The Color Purple, by Alice Walker.
The Kite Runner, by Khaled Hosseini.
In the Night Kitchen, by Maurice Sendak.
Are You There God? It’s Me, Margaret, by Judy Blume.
Each of the above is, for most people, safely tucked away in the pantheon of “good books.” But that hasn’t stopped each from seeming, for others, bad enough to ban. They’re all on the American Library Association’s lists of challenged books, which the organization is promoting in honor of Banned Books Week (Sept. 21–27, this year), a celebration of the fact that speaking out against censorship has caused most American attempts at book-banning, by their estimation, to fail.
Even so, a quick look at those lists reveals that banning books is very much not a thing of the past — and that, as an expert on the effects of book banning told TIME for a 1981 story about the rise of the practice, “nothing is safe.” As that article pointed out, the range of books that have been banned in the U.S. includes not only literary classics but also the dictionary, because “some organizations … objected to the sexual intimations of the definition of the word bed as a transitive verb.” (Even TIME itself has been a banned “book,” though that was in Europe during the early months of World War II.)

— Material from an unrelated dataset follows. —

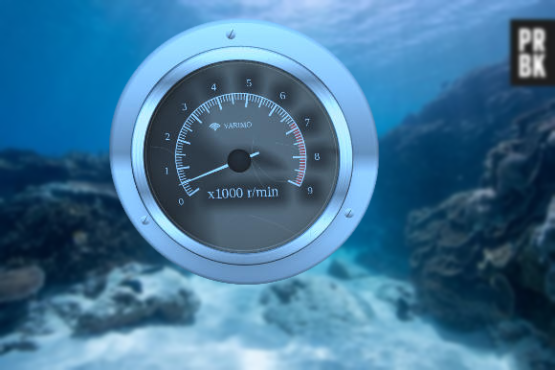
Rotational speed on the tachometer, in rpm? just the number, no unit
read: 500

Part of the reason why book banning remains so prevalent in the U.S. is that the challenges to books happen mostly on a local level. The federal government stays out of it, but individual schools and libraries are, as TIME put it in that 1981 story, “eager to protect everybody from hazards like ugly words, sedition, blasphemy, unwelcome ideas and, perhaps worst of all, reality.” Still, TIME explained, just because each ban only affects a small portion of the population, that doesn’t mean the bans don’t add up:
Written words running loose have always presented a challenge to people bent on ruling others. In times past, religious zealots burned heretical ideas and heretics with impartiality. Modern tyrannies promote the contentment and obedience of their subjects by ruthlessly keeping troubling ideas out of their books and minds. Censorship can place people in bondage more efficiently than chains.